I am passionate about improving the lives in our community. By working closely with all of our non-profit leaders and volunteers, we help make a significant impact by convening groups of people around a common goal and mission – to make San Joaquin County a better place to live and work.

What is your main mission/objective through your outreach work?
Now more than ever, communities across the country need help. We want to be a part of the solution that will help the societal problems throughout San Joaquin county like homelessness and early childhood education – the building blocks for a good quality of life. To live better, we must all Live United.

What do you hope to achieve through your work in the community?
We know we cannot solve community problems alone, but working with our wonderful partners, donors, and through our United Way network, we can make a difference throughout San Joaquin County by narrowing in our two social impact areas; homelessness and education.

Donna Ng
Donor Relations Director, United Way of San Joaquin

Donna started her career at United Way through a summer youth program more than 40 years ago. Many people know her as the face of the organization, and the voice—often the one to answer the phone when you call the main line. Donna leverages her position with United Way in order to maximize her personal opportunities to give back. In addition to her day job, she partners with community events and projects such as StocktonCon and Grape City Con to provide support for annual events. “It’s a great chance to give back and get the opportunity to help others,” she says.

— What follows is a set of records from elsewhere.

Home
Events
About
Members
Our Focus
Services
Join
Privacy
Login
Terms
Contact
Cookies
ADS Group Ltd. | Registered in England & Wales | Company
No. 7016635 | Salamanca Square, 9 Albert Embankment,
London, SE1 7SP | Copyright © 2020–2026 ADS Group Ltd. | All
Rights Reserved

 Donna sees the bigger picture at United Way, by working with local agencies, her and the rest of her team are able to support local agencies that provide critical services within the community. Overall, that allows for a stronger San Joaquin County. “Throughout my time here, I’ve worked with many great local leaders, businesses, and nonprofit organizations that make it a priority to provide services and support to improve the well-being of our community,” Donna says. “We are truly better when we all work together.”

What is your main mission through your outreach work?
To continue to be an advocate for our community partners and to do all I can to connect people with the services offered in San Joaquin County. There will always be more community needs that we can provide, so we can’t stop here.

What do you hope to achieve through your work in the community?
In the end, it’s all about helping one another.